- **DATA FOR PROCESSING**:
****************************************
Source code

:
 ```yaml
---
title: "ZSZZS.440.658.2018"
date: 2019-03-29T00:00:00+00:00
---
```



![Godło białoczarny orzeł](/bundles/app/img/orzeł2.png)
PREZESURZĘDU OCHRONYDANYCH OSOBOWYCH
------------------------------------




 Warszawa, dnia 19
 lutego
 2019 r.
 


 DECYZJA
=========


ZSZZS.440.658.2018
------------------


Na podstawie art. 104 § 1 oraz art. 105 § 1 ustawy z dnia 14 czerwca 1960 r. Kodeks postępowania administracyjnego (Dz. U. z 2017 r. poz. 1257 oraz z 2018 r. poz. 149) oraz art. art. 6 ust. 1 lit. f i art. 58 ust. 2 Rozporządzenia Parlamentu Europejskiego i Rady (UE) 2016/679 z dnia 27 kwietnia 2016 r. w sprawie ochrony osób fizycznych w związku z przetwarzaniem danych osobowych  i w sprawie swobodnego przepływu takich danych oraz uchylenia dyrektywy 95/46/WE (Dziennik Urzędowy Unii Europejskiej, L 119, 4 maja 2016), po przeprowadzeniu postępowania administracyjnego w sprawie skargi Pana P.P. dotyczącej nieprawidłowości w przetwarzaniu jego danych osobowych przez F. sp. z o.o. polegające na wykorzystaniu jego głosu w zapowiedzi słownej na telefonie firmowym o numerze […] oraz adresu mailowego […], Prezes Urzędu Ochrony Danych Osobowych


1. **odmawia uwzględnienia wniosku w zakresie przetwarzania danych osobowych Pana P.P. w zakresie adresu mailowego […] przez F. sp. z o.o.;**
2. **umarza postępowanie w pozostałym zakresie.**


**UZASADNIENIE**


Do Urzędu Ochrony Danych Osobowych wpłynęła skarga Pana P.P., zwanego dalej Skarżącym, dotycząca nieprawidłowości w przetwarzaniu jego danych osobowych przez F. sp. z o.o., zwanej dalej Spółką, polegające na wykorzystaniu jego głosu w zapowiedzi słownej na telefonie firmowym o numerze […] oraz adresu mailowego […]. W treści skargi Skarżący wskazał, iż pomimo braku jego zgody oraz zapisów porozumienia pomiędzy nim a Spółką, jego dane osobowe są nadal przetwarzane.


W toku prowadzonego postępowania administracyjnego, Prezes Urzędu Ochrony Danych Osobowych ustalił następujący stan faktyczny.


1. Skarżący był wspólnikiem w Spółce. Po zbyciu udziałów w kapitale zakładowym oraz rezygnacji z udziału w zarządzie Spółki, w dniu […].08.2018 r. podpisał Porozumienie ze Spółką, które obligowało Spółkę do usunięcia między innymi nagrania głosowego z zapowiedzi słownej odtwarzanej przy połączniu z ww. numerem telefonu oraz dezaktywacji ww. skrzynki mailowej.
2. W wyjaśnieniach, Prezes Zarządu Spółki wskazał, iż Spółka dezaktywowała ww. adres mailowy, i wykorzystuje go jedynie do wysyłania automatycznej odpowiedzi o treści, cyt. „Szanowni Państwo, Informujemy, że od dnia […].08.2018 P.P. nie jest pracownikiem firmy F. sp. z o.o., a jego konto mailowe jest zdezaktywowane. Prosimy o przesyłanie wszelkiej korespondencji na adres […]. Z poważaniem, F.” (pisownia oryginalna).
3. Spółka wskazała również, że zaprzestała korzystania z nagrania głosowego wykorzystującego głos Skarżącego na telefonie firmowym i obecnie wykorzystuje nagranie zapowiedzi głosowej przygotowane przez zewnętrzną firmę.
****************************************
- **TASK STATEMENT**: Reproduce only the lines above spanning from the line containing "PREZESURZĘDU OCHRONYDANYCH OSOBOWYCH" through the line containing "1. **odmawia uwzględnienia", word for word.

- **TASK ANSWER**:
PREZESURZĘDU OCHRONYDANYCH OSOBOWYCH
------------------------------------




 Warszawa, dnia 19
 lutego
 2019 r.
 


 DECYZJA
=========


ZSZZS.440.658.2018
------------------


Na podstawie art. 104 § 1 oraz art. 105 § 1 ustawy z dnia 14 czerwca 1960 r. Kodeks postępowania administracyjnego (Dz. U. z 2017 r. poz. 1257 oraz z 2018 r. poz. 149) oraz art. art. 6 ust. 1 lit. f i art. 58 ust. 2 Rozporządzenia Parlamentu Europejskiego i Rady (UE) 2016/679 z dnia 27 kwietnia 2016 r. w sprawie ochrony osób fizycznych w związku z przetwarzaniem danych osobowych  i w sprawie swobodnego przepływu takich danych oraz uchylenia dyrektywy 95/46/WE (Dziennik Urzędowy Unii Europejskiej, L 119, 4 maja 2016), po przeprowadzeniu postępowania administracyjnego w sprawie skargi Pana P.P. dotyczącej nieprawidłowości w przetwarzaniu jego danych osobowych przez F. sp. z o.o. polegające na wykorzystaniu jego głosu w zapowiedzi słownej na telefonie firmowym o numerze […] oraz adresu mailowego […], Prezes Urzędu Ochrony Danych Osobowych


1. **odmawia uwzględnienia wniosku w zakresie przetwarzania danych osobowych Pana P.P. w zakresie adresu mailowego […] przez F. sp. z o.o.;**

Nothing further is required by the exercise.